2008 Volume 134 Pages 141-154
Based on the observation on a special type of ECM construction in a certain variety of Kansai Japanese, Ura (2007) argues that the dialect allows a true instance of long-distance case assignment whereby an object NP in an embedded clause is assigned an accusative case by the main verb, as in Boku wa John-ni sono koto-o dekiru (te) omou ‘I think (that) John [DATIVE] can do that [ACCUSATIVE]’. According to his analysis, such an unorthodox operation is made possible by the deletable complementizer in this dialect, which renders the phase of the embedded finite clause ‘weak’, thereby exempting it from the Phase Impenetrability Condition (PIC). From this, Ura suggests the generalization that no language allows long-distance ECM (LD-ECM) unless its complementizer is deletable.

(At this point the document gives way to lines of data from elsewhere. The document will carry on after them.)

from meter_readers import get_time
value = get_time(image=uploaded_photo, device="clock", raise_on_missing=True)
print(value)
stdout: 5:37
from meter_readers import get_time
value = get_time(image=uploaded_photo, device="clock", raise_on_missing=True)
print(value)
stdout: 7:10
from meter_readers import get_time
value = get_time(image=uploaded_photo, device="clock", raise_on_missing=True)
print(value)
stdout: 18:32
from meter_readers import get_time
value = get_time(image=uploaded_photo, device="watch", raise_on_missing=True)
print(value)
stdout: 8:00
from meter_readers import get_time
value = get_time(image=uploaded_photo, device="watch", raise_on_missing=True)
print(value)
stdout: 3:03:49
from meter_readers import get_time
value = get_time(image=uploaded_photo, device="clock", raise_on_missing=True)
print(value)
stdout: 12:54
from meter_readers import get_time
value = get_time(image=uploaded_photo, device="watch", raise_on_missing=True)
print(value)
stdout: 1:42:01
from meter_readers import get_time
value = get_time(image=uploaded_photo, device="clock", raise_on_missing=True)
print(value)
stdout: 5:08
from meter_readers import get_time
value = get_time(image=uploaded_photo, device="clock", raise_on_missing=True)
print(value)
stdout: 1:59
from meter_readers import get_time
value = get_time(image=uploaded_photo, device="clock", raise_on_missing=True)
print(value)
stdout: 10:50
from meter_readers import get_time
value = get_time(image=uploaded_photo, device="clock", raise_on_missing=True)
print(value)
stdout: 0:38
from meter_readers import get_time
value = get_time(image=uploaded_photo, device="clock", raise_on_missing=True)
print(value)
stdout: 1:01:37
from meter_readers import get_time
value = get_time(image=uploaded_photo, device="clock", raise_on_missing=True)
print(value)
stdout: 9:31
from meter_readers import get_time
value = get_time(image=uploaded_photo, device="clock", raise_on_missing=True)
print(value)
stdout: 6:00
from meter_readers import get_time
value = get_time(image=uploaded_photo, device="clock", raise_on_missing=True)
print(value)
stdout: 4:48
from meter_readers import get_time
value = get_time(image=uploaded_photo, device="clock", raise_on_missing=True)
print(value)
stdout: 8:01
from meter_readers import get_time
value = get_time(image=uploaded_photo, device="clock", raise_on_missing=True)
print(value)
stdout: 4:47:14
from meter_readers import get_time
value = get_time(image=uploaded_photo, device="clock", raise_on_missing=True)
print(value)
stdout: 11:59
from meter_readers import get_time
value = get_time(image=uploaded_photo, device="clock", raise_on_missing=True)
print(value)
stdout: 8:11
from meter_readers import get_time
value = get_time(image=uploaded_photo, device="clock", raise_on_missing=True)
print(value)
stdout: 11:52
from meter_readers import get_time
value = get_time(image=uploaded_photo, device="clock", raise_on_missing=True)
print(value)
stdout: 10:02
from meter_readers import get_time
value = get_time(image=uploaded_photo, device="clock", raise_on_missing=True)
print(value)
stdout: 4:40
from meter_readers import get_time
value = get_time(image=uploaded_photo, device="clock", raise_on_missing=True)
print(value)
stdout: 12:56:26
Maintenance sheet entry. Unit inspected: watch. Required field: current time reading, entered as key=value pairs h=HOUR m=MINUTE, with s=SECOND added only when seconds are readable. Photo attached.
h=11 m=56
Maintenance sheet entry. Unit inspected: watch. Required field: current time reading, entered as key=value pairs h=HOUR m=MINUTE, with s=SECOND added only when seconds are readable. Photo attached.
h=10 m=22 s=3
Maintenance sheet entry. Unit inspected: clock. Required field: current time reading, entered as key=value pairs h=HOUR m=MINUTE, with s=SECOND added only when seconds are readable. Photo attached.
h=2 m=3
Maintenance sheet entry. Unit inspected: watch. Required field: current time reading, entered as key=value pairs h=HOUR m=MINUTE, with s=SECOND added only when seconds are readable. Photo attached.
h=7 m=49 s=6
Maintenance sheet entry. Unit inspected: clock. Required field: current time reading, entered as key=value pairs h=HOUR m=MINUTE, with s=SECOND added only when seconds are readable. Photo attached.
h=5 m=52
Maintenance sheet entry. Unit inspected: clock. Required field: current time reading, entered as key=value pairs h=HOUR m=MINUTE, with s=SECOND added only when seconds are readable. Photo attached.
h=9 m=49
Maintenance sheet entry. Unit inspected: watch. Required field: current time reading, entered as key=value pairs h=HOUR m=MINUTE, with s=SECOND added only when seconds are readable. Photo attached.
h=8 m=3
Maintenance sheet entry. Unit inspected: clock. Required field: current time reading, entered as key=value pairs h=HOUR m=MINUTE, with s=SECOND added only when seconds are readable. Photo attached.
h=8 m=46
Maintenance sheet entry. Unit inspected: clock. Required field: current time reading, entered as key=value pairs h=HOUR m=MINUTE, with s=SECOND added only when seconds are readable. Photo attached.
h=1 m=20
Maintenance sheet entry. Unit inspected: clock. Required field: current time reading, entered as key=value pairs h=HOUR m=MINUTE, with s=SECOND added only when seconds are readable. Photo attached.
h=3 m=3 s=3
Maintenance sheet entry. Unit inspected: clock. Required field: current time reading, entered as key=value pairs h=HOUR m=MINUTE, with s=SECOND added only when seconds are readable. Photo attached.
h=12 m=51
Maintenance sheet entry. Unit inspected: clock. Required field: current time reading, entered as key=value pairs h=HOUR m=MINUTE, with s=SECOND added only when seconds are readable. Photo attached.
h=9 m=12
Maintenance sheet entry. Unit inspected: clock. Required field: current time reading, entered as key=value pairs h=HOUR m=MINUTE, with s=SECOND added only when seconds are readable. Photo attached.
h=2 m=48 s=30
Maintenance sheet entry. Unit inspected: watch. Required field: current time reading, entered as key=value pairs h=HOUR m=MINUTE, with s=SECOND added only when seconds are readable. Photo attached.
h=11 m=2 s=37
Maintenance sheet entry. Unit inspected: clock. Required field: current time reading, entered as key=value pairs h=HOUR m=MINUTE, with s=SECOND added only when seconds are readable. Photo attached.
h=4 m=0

This paper investigates the acceptability of the corresponding construction with sixty speakers of non-Kansai Japanese and adduces two types of counterexample to Ura’s generalization: (i) LD-ECM is disallowed even though the complementizer is deletable, and (ii) LD-ECM is allowed even though the complementizer is not deletable. These counterexamples indicate that there is no strong correlation between the deletability of a complementizer and the acceptability of LD-ECM. We thus reject Ura’s analysis utilizing the ‘strength’ of a phase and present an alternative analysis in which the accusative NP in an embedded clause, typically focused with heavy stress, undergoes covert movement to the Spec of CP and gets its accusative case licensed there. The proposed analysis can capture the marked nature of the LD-ECM construction without altering the definitions of such general notions as locality and minimality.